C’est donc 1 actif sur 5 (20% et non 10% de la population active) qui connaît la précarité du non emploi ou du sous emploi en France. Au passage ça veut dire que les séniors ou les jeunes ne connaissent pas plus le chômage que les autres, tout le monde s’en prend plein la figure.

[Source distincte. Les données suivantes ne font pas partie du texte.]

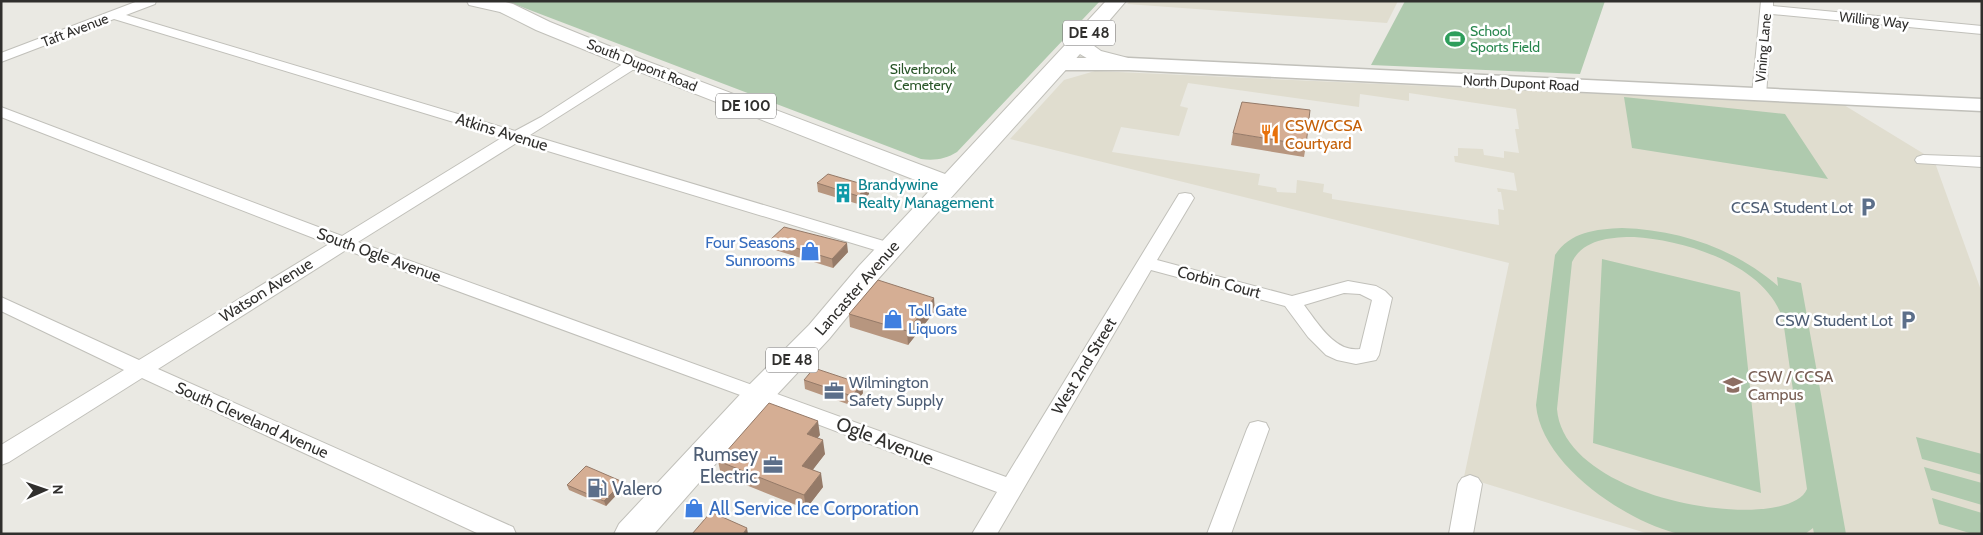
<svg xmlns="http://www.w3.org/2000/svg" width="1983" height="535" viewBox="0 0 1983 535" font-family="Cabin,sans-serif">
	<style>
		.built { fill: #e0ddcf; fill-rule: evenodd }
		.green { fill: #afcaae; fill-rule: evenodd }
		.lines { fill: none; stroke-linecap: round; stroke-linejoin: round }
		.street-casing { stroke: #c1c0ba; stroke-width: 2 }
		.secondary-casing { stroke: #c1c0ba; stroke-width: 3 }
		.primary-casing { stroke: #c1c0ba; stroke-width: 2 }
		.street { fill: #fff; fill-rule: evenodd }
		.secondary { fill: #fff; fill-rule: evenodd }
		.primary { fill: #fff; fill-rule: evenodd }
		.wall { fill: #b7967f }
		.shaded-wall { fill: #957a68 }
		.building { fill: #d5ae94; stroke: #957a68 }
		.labels { text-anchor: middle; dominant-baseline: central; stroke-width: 5; stroke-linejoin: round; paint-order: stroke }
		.far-street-label { font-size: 14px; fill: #302f2d; stroke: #fff }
		.far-leisure-label { font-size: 14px; fill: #27864d; stroke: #fff; text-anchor: start }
		.far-park-label { font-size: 14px; fill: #2a5629; stroke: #fff }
		.shield { fill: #fff; stroke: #6e6d6c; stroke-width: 1 }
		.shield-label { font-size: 15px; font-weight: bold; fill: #302f2d }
		.food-label { font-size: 16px; fill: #c56008; stroke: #fff; text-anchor: start }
		.street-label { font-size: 16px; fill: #302f2d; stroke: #fff }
		.culture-label { font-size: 16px; fill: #0d838f; stroke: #fff; text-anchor: start }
		.service-label { font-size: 16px; fill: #4e5e75; stroke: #fff; text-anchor: end }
		.shop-label { font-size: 16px; fill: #366cbe; stroke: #fff; text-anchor: end }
		.education-label { font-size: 16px; fill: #785e54; stroke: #fff; text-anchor: start }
		.near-street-label { font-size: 19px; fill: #302f2d; stroke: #fff }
		.near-service-label { font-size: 19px; fill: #4e5e75; stroke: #fff; text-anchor: end }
		.near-shop-label { font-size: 19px; fill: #366cbe; stroke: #fff; text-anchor: start }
	</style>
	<rect width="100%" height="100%" fill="#eae9e3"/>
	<!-- built -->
	<path class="built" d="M1130 1H1398L1387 23 1127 4Z
		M1095 71 1844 105 1934 160 1982 293V534H1649L1464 477 1509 263 1010 139 1064 80ZM1188 83 1359 107 1360 94 1409 101V93L1516 109 1519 129H1515L1519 153 1504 151V158L1484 155 1483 149 1458 148V156H1454L1455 162 1514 173 1517 191 1497 188 1498 192H1501L1504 210 1498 209 1499 225 1332 199V194L1323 192 1324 184 1297 180 1296 193 1277 192 1276 188 1258 185 1260 174 1112 152 1121 127 1179 136 1188 108 1180 106Z"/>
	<!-- green -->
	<path class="green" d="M506 1H1100L957 152C946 159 934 161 921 159Z
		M1405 1H1605L1580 74 1371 65Z
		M1624 97 1785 114 1828 179 1632 148Z
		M1622 228C1679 230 1734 248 1778 286L1777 277 1801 283 1846 534H1814L1813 528 1805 534C1775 534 1744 534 1713 534 1702 534 1687 535 1675 533 1623 519 1541 464 1536 405L1555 255C1570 232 1596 229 1622 228ZM1634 237C1685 240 1767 265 1783 320L1807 489C1788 535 1564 503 1557 409L1572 262C1583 239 1612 237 1634 237Z
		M1602 259 1740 292 1761 493 1593 443Z
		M1916 437 1982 454V475L1922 459Z
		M1924 467 1982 483V505L1931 490Z
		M1932 498 1982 513V534H1973L1939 524Z"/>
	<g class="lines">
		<defs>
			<path id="street" d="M138 1H156L155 4 126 15 515 131 541 117 629 60H639L641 63 639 66 530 135 897 245 900 249 897 253 891 255 885 253 518 142 358 242 1006 477 1179 194 1185 193 1191 194 1194 198 1157 260 1292 296 1348 281 1376 286 1385 291 1392 298 1379 355 1376 360 1356 364 1337 360 1326 355 1308 337 1285 306 1151 270 997 534H972L997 492 751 399 346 250 158 369 513 527 516 534H479L142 378 9 462 1 465V445L124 370 1 311V297L139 360 329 244 1 117V107L342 236 503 137 114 19 1 62V53ZM1344 293 1360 294 1372 300 1360 349C1335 353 1317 322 1304 305Z
				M1761 1H1773V6L1982 26V34L1772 14 1766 95 1764 98H1754L1752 95Z
				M1923 155 1982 157V167L1917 163 1915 160 1917 157Z
				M1258 421 1266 423 1269 429 1231 534H1207L1247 429 1250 423Z
				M1470 475 1478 478 1482 484 1473 534H1449L1458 484 1462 478Z"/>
			<path id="secondary" d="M1060 58H1129L1982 99V111L1129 70H1060L1053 68 1050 64 1053 60Z"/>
			<path id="primary" d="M467 1H502L513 4 550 22 641 59 945 174 1106 1H1126L1090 43 1101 51 1136 60 1139 64 1136 68C1123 72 1091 62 1080 54L879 278 829 339 770 402 654 534H614L619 524 748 386 809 325 859 266 933 187 627 67 536 30 500 12 469 5Z"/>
		</defs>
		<!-- street casing -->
		<use href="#street" class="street-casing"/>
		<!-- secondary casing -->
		<use href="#secondary" class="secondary-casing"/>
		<!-- primary casing -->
		<use href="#primary" class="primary-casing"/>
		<!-- street -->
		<use href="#street" class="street"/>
		<!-- secondary -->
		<use href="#secondary" class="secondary"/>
		<!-- primary -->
		<use href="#primary" class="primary"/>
	</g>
	<!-- wall -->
	<path class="wall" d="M1233 133 1306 145 1304 157 1231 145Z
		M817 183 869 186V194L858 204 818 192Z
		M770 240 848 252 833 268 772 249Z
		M935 311 908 345 850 327 849 314Z
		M804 380 863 393 853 406 805 389Z
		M820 435 817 438 825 454 813 469 823 487 806 509 721 475 718 461Z
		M567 485 624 487 606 506 569 490Z"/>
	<!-- shaded-wall -->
	<path class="shaded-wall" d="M869 186V194L858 204V196Z
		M847 243 848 252 833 268 832 259Z
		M934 298 935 311 908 345 907 331Z
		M862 384 863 393 853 406 852 396Z
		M818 421 820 435 809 448 807 434Z
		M823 440 825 454 805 480 802 466Z
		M821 473 823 487 806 509 804 495Z
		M623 482 624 487 606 506 604 501Z
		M747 528 748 534H743Z"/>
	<!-- building -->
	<path class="building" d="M1242 102 1310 110 1306 145 1233 133Z
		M828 174 869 186 858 196 817 183Z
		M784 227 847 243 832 259 770 240Z
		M878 280 934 298 907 331 849 314Z
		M814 368 862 384 852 396 804 380Z
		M769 403 818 421 807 434 823 440 802 466 821 473 804 495 718 461Z
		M586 466 623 482 604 501 567 485Z
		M711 512 747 528 743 534H692Z"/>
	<!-- icons -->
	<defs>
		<symbol id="stadium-bare" viewBox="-9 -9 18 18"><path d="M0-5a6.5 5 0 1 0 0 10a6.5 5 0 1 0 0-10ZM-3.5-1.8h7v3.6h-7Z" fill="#2e9e5b" stroke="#fff" stroke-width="2.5" paint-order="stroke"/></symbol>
		<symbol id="restaurant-bare" viewBox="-9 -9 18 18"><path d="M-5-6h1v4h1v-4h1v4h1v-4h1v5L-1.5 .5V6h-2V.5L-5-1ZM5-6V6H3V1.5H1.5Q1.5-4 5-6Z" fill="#e8710a" stroke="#fff" stroke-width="2.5" paint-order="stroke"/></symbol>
		<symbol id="building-bare" viewBox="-9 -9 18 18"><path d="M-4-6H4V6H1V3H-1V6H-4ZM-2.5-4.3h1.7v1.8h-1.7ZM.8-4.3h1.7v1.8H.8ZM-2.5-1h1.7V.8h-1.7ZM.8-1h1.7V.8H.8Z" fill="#0f9aa8" stroke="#fff" stroke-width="2.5" paint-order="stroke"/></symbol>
		<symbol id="parking-bare" viewBox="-9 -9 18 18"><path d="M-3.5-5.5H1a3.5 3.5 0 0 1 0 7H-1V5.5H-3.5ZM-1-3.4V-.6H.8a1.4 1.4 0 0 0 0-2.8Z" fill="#5c6f8a" stroke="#fff" stroke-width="2.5" paint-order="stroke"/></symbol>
		<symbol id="shop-bare" viewBox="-9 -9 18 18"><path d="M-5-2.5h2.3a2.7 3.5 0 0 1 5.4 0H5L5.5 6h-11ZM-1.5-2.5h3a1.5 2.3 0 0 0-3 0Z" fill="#3f7fe0" stroke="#fff" stroke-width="2.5" paint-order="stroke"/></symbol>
		<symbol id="school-bare" viewBox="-9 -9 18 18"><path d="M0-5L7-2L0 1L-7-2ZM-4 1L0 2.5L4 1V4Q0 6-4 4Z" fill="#8d6e63" stroke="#fff" stroke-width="2.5" paint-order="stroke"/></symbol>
		<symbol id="office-bare" viewBox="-9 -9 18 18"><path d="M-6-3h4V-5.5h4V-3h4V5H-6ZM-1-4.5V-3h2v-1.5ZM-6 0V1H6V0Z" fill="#5c6f8a" stroke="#fff" stroke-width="2.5" paint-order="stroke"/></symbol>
		<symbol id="fuel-bare" viewBox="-9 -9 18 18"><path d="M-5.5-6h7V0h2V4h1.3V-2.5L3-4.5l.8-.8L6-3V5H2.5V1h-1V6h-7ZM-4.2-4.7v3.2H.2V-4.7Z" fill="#5c6f8a" stroke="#fff" stroke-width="2.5" paint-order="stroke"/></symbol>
	</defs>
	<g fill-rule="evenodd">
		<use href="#stadium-bare" x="1441" y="25" width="28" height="28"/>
		<use href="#restaurant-bare" x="1256" y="120" width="28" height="28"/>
		<use href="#building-bare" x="829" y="179" width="28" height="28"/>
		<use href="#parking-bare" x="1854" y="193" width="28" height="28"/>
		<use href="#shop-bare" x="796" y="237" width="28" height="28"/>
		<use href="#shop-bare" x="879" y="305" width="28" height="28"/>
		<use href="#parking-bare" x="1894" y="306" width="28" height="28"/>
		<use href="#school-bare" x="1719" y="371" width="28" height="28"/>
		<use href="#office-bare" x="820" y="377" width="28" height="28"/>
		<use href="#office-bare" x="759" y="451" width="28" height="28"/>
		<use href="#fuel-bare" x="583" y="474" width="28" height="28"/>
		<use href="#shop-bare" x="680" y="494" width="28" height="28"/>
	</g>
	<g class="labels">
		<!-- far-street labels -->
		<g class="far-street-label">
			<text transform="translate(1874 20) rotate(6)">Willing Way</text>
			<text transform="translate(75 30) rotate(-21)">Taft Avenue</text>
			<text transform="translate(1763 48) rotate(-85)">Vining Lane</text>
			<text transform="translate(642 65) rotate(22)">South Dupont Road</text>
			<text transform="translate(1521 83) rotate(3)">North Dupont Road</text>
		</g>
		<!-- far-leisure labels -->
		<g class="far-leisure-label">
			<text x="1470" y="31">School<tspan x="1470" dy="16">Sports Field</tspan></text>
		</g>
		<!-- far-park labels -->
		<g class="far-park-label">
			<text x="923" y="69">Silverbrook<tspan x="923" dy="16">Cemetery</tspan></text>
		</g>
		<!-- shield labels -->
		<g class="shield">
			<rect x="1063" y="20.5" width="52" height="25" rx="4"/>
			<rect x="716" y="93.5" width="60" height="25" rx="4"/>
			<rect x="766" y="347.5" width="52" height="25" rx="4"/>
		</g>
		<g class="shield-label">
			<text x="1089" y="33">DE 48</text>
			<text x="746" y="106">DE 100</text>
			<text x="792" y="360">DE 48</text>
		</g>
		<!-- food labels -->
		<g class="food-label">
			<text x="1285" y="125">CSW/CCSA<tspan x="1285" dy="18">Courtyard</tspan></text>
		</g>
		<!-- street labels -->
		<g class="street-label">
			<text transform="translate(502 132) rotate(17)">Atkins Avenue</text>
			<text transform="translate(379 255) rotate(20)">South Ogle Avenue</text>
			<text transform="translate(1219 282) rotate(15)">Corbin Court</text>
			<text transform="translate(857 288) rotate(-49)">Lancaster Avenue</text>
			<text transform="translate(266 290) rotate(-32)">Watson Avenue</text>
			<text transform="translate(1084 366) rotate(-59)">West 2nd Street</text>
			<text transform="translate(252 420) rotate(24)">South Cleveland Avenue</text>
		</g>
		<!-- culture labels -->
		<g class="culture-label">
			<text x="858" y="184">Brandywine<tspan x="858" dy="18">Realty Management</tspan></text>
		</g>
		<!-- service labels -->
		<g class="service-label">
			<text x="1853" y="207">CCSA Student Lot</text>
			<text x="1893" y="320">CSW Student Lot</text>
			<text x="849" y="382" text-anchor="start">Wilmington<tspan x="849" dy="18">Safety Supply</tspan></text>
		</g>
		<!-- shop labels -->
		<g class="shop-label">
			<text x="795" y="242">Four Seasons<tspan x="795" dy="18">Sunrooms</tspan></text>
			<text x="908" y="310" text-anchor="start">Toll Gate<tspan x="908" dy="18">Liquors</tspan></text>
		</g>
		<!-- education labels -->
		<g class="education-label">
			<text x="1748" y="376">CSW / CCSA<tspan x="1748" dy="18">Campus</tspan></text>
		</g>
		<!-- near-street labels -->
		<g class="near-street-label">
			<text transform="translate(885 441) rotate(21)">Ogle Avenue</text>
		</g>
		<!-- near-service labels -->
		<g class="near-service-label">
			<text x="758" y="454">Rumsey<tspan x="758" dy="22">Electric</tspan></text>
			<text x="612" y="488" text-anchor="start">Valero</text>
		</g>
		<!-- near-shop labels -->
		<g class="near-shop-label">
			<text x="709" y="508">All Service Ice Corporation</text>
		</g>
	</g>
	<!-- border -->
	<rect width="1983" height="535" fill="none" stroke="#302f2d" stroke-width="5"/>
	<!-- north arrow -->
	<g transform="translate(45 490) rotate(88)" stroke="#ffffff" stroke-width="4" paint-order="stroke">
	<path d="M0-4L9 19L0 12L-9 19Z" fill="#302f2d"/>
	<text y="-8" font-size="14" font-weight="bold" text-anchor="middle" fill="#302f2d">N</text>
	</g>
</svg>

Mais pourquoi mentir, cacher, dissimuler au fin fond d’un PDF perdu à la page 15 dans les recoins les plus reculés de la cave du site internet du ministère du Travail les statistiques complètes du chômage ? C’est simple, il ne faut surtout pas qu’on se rende compte que le chômage remplit une fonction sociale et économique dans le système de gestion libéral. Explications :
- Le chômage de masse réapparaît avec l’avènement de l’économie monétaire, traduisez libérale de la fin des années 70 de l’ami Friedman. Donc le travail est un marché comme les autres qu’il faut maintenir sous tension pour faire baisser les prix d’achat… traduisez les salaires qui sont donc assimilés à des charges.
- Donc il faut rendre impossible toutes contestations du fonctionnement de ce marché en dissuadant les salariés de revendiquer, et le meilleur moyen c’est la peur. Raison pour laquelle on explique que les principales victimes sont les jeunes et les vieux histoire de faire pression sur tout le monde en serrant l’étau par les deux extrémités du marché.
Il n’est pas inintéressant de constater que la seule fois dans ces 25 dernières années où le chômage a réellement baissé, et pas qu’un peu, de 1.000.000, c’est au moment de la mise en place des 35 heures. Les 35 heures ne sont pas seulement une réduction du temps de travail, elles sont surtout une contrainte, donc une régulation forte d’un marché qui se voit dans l’obligation d’appliquer des règles et de justifier tous manquements.
En fait, tout assouplissement des règles sur le marché de l’emploi génère des bataillons de chômeurs supplémentaires, quoi qu’en disent les champions de la flexibilité Xavier Bertrand, Hervé Morin ou Manuel Valls. Toutes contraintes génèrent des bataillons d’actifs n’en déplaise aux libéraux, sociaux ou pas.

Une dernière remarque pour vos réflexions, Pourquoi une société accepte-t-elle sans plus de contestation de telles pratiques ? On vous aide en vous proposant des réponses libérales possibles :
on peut pas faire autrement
le libéralisme finalement c’est le seul système qui marche
après tout si on vent vraiment trouver du boulot on peut les autres c’est des fraudeurs…

Vous reste plus qu’à choisir mais la véritable réponse de gauche il vous faudra probablement la trouver par vous-même, avec le Front de Gauche!